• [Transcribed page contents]
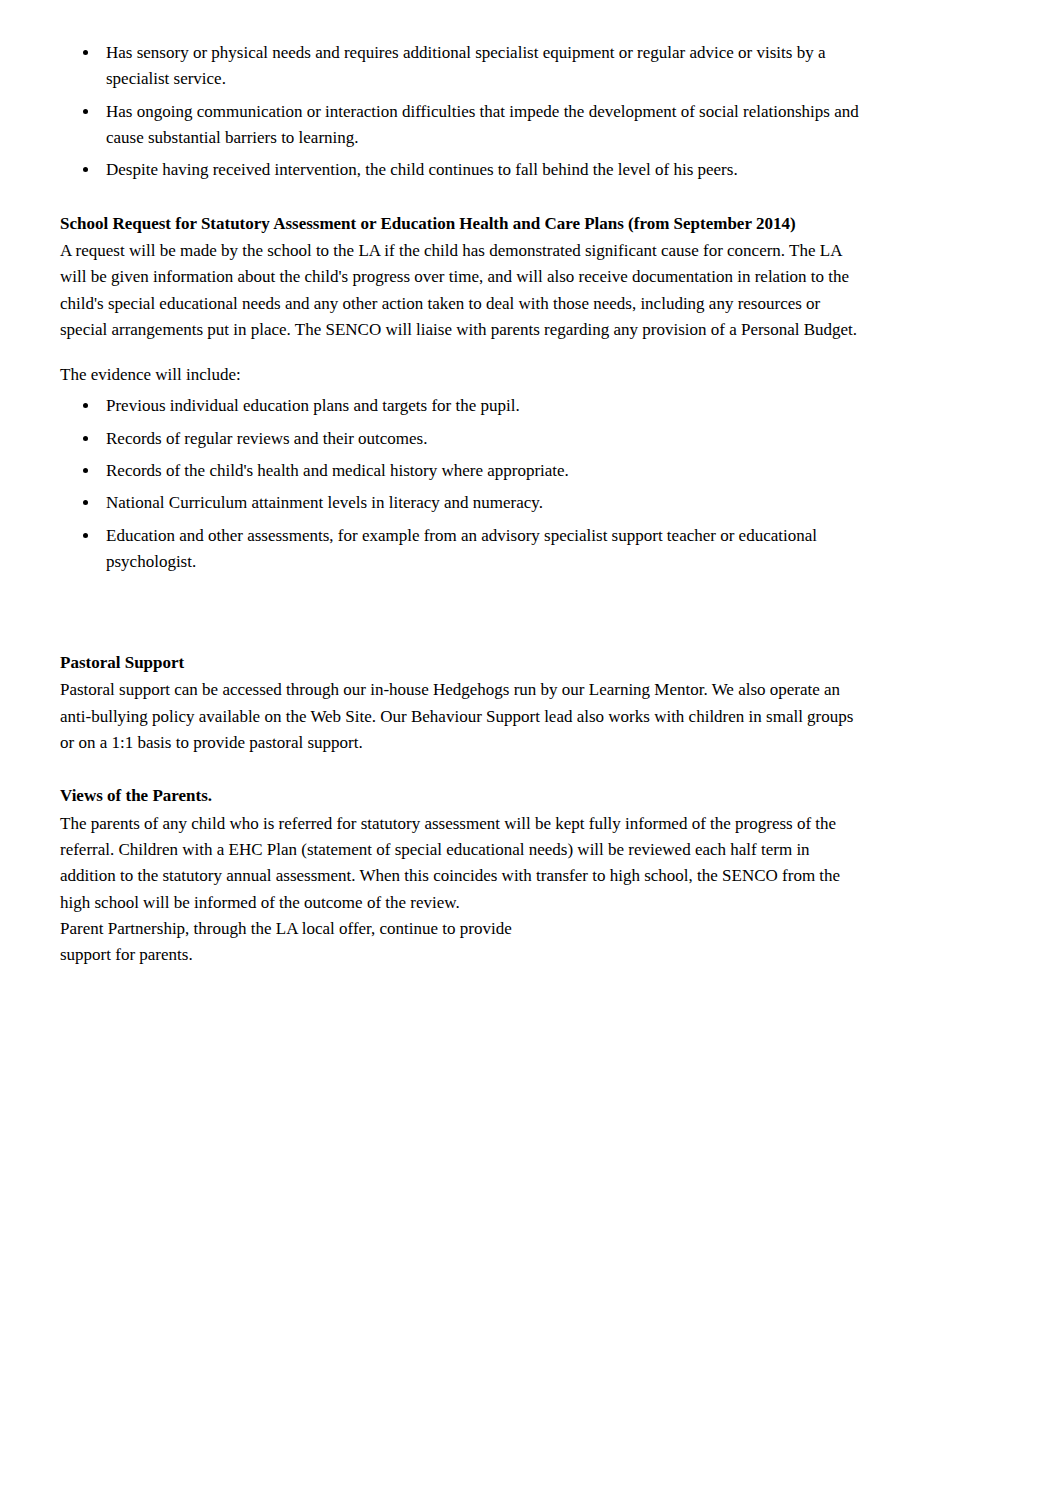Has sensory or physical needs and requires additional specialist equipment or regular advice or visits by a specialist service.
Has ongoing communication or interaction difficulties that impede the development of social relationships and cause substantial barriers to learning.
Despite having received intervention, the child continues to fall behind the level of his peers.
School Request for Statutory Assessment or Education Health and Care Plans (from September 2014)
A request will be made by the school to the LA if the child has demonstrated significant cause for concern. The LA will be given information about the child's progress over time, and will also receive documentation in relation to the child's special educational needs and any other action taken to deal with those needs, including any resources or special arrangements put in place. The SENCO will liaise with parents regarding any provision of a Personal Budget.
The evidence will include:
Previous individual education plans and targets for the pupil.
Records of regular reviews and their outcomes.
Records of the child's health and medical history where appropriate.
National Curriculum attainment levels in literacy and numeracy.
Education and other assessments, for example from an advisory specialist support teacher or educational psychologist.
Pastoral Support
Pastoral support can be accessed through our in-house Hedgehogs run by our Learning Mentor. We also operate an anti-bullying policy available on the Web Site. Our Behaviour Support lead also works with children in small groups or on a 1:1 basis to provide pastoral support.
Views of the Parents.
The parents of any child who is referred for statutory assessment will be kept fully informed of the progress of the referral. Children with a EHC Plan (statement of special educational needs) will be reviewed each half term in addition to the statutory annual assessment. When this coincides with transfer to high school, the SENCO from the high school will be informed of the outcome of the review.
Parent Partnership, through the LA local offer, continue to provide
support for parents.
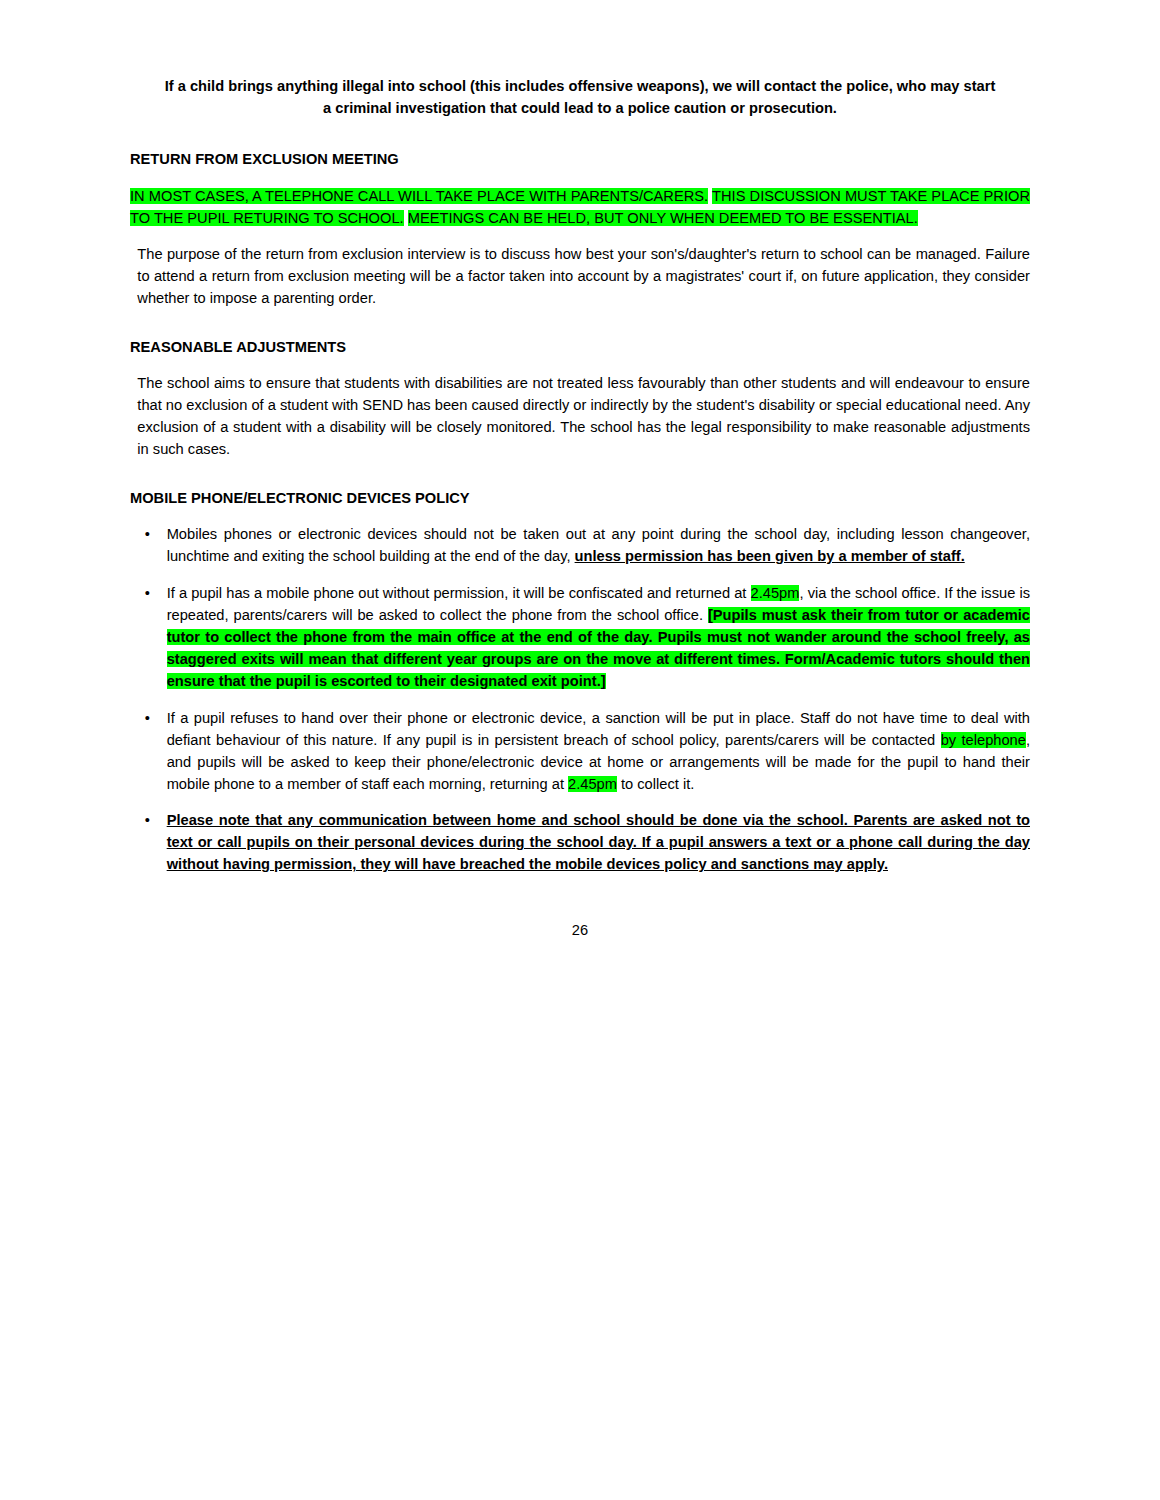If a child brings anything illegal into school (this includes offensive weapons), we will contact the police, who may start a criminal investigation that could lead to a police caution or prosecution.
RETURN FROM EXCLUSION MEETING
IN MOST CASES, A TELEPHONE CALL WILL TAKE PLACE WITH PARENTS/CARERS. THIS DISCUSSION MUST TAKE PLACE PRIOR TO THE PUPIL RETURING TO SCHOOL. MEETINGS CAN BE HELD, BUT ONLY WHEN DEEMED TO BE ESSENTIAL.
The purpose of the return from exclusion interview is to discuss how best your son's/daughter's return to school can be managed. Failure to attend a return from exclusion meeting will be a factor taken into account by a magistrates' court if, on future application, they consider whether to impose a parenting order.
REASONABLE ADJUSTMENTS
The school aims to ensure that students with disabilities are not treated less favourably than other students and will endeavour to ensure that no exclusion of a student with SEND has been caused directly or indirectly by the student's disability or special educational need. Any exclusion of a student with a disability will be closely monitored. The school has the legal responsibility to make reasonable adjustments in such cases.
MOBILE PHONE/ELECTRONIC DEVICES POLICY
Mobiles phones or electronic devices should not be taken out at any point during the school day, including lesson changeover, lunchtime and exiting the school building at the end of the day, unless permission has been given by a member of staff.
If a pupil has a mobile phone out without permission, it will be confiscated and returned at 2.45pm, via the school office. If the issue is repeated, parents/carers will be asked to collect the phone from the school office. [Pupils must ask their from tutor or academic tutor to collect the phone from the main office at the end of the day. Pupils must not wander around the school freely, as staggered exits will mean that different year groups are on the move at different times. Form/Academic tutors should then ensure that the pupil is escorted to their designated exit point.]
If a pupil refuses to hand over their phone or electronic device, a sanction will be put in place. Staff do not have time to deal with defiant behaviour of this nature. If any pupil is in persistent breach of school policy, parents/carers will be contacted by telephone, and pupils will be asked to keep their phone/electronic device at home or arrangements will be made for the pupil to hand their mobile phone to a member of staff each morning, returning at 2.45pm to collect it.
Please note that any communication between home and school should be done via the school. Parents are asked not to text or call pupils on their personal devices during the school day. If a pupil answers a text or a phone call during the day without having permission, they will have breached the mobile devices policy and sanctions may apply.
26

• [WHAT YOU ARE ASKED TO DO] Print, from the entries above, the line with "Records of the", the line with "Views of the Parents." and all lines between them, exactly and with nothing else.

• [FINISHED EXERCISE]
Records of the child's health and medical history where appropriate.
National Curriculum attainment levels in literacy and numeracy.
Education and other assessments, for example from an advisory specialist support teacher or educational psychologist.
Pastoral Support
Pastoral support can be accessed through our in-house Hedgehogs run by our Learning Mentor. We also operate an anti-bullying policy available on the Web Site. Our Behaviour Support lead also works with children in small groups or on a 1:1 basis to provide pastoral support.
Views of the Parents.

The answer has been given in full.